■ TAREA POR HACER 1:
Edita el texto sobre el Atitlán humano desde "En ocasiones nos" hasta "y cálida tarde.", ambos incluidos. Cópialo poniendo "colinas" en lugar de "montañas".
■ TAREA POR HACER 2:
Sigue escribiendo el texto sobre el Atitlán humano a partir de su última frase.

■ TEXTO DADO:
···

Pienso en…Un Atitlán humano

A Laura;

En ocasiones nos quedamos alelados observando un paisaje real con sus montañas, sus colores, su perfecta ubicación y la música que suena de fondo. Si no suena, nos la imaginamos. Pagamos por desplazarnos hasta allá, a veces lejos, o escogemos una fecha especial para disfrutar de aquel otro lugar. Pero con el tiempo he aprendido que los paisajes también son humanos. De vez en cuando, tenemos al lado ingentes paisajes humanos de los que disfrutar, con los que aprender y además dinámicos. Dignos de sentarnos a observar. Transformables. Con capacidad de adaptación. Capaces de convertir un tarde lluviosa, llena de relámpagos, con calles encharcadas y nubes negras en el horizonte, simplemente en una tarde. Una sonriente y cálida tarde.

···

■ DATOS PROPORCIONADOS:
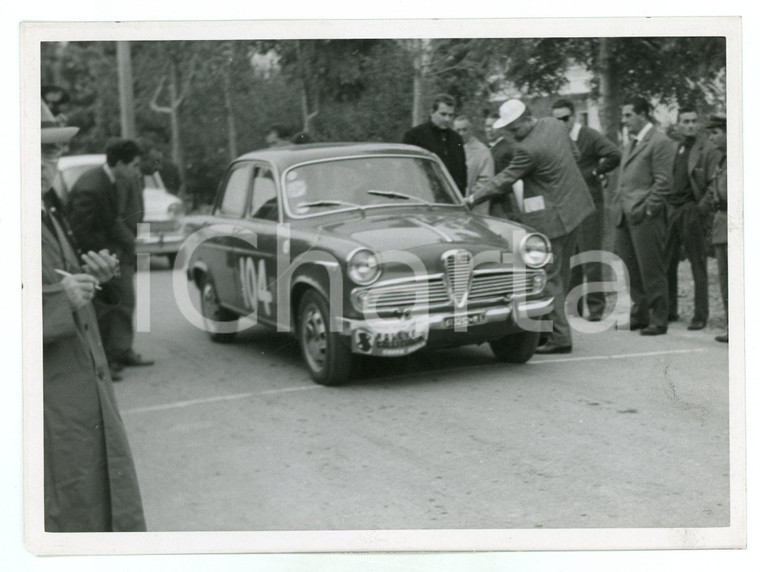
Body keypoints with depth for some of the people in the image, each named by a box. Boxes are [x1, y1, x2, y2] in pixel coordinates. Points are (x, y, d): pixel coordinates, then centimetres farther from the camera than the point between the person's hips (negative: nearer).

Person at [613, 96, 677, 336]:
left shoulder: (660, 142, -8)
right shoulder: (630, 145, 19)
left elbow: (663, 183, -13)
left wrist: (647, 210, -16)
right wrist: (618, 207, 14)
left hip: (645, 218, -8)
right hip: (624, 217, 8)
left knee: (651, 271, -3)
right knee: (631, 271, 11)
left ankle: (658, 321, 4)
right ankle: (639, 315, 21)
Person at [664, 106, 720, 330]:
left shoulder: (708, 150, -3)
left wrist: (703, 208, -15)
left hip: (693, 212, -5)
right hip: (671, 210, 6)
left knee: (698, 267, 0)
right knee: (667, 264, 6)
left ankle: (701, 314, 5)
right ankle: (669, 310, 17)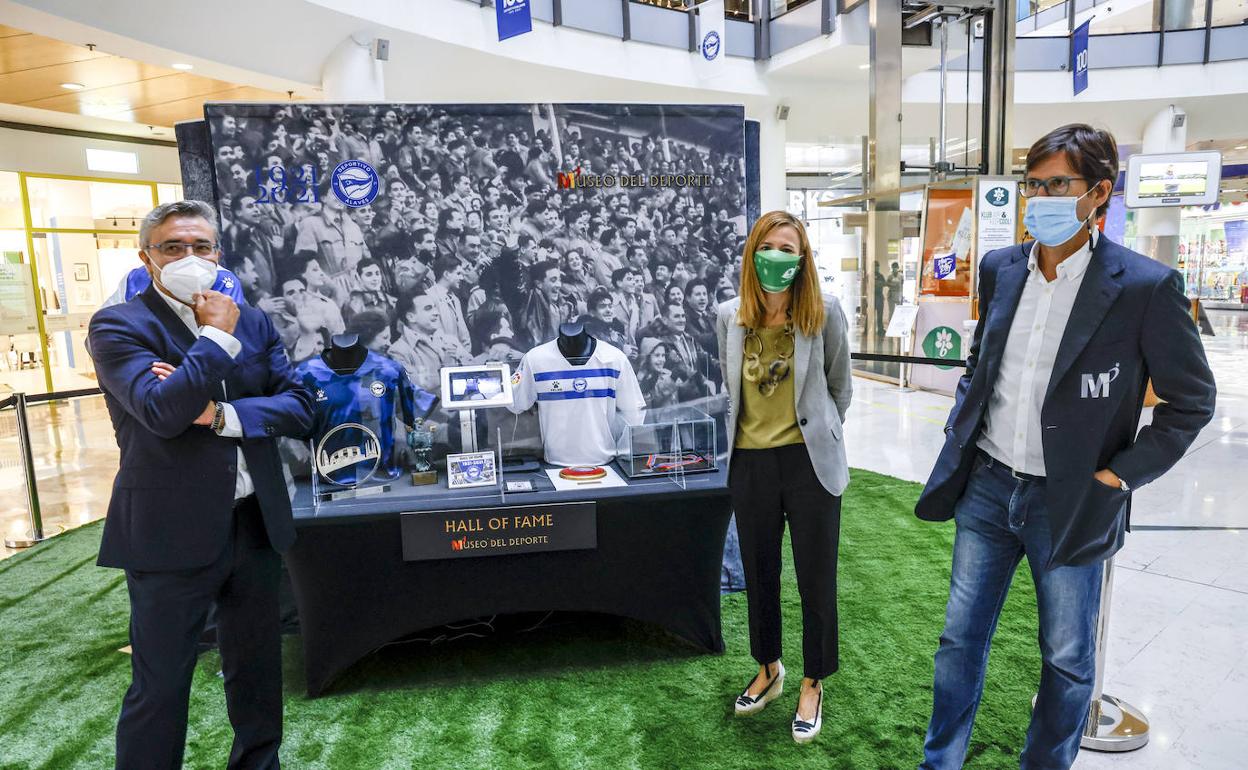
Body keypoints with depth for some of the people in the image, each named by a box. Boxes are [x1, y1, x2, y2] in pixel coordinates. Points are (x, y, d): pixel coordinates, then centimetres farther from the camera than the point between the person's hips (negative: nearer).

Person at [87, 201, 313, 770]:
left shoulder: (252, 322, 7)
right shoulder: (119, 325, -7)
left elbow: (298, 406, -1)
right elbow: (162, 411, -24)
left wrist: (222, 414, -16)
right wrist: (217, 335, -16)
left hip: (255, 525, 5)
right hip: (171, 533, -5)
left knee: (257, 668, 20)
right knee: (159, 686, 9)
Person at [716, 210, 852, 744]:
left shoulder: (825, 313, -8)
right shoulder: (729, 317, 0)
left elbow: (839, 386, 5)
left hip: (809, 461, -3)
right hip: (749, 463, 3)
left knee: (816, 578, 8)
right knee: (758, 574, 17)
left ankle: (812, 686, 30)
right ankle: (768, 670, 40)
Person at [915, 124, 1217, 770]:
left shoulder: (1146, 286, -12)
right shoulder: (999, 267, 3)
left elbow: (1191, 400, -4)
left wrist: (1119, 475, -10)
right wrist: (959, 431, 7)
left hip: (1069, 504, -4)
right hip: (986, 488, 4)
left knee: (1068, 660, 14)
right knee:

···

■ RESULTADO DE TAREA 1:
En ocasiones nos quedamos alelados observando un paisaje real con sus colinas, sus colores, su perfecta ubicación y la música que suena de fondo. Si no suena, nos la imaginamos. Pagamos por desplazarnos hasta allá, a veces lejos, o escogemos una fecha especial para disfrutar de aquel otro lugar. Pero con el tiempo he aprendido que los paisajes también son humanos. De vez en cuando, tenemos al lado ingentes paisajes humanos de los que disfrutar, con los que aprender y además dinámicos. Dignos de sentarnos a observar. Transformables. Con capacidad de adaptación. Capaces de convertir un tarde lluviosa, llena de relámpagos, con calles encharcadas y nubes negras en el horizonte, simplemente en una tarde. Una sonriente y cálida tarde.

■ RESULTADO DE TAREA 2:
Recuerdo perfectamente, como si fuera ayer, como miraba impresionado el lago Atitlán, en Guatemala. Y lo volvía a mirar. Bebía café apurado y lo volvía a mirar rapidamente, no se fuera a ir. Pensaba en el cúmulo de impresiones, de sensaciones, que aquel lugar con aquella combinanción de elementos me hacía llegar. En todas las esquinas disfrutaba y con cada rincón me enamoraba del lugar. En un pueblo o en otro, da igual San Pedro que Panajachel, todo forma parte del lago Atitlán y este lo vigila, calmado, tranquilo. No esperaba, eso sí, poder encontrar una persona que me recordara o significara para mi lo que fue aquella imagen. Una persona tan grande como el propio lago. Divertida, humana y a la que, como al lago, hay que escuchar.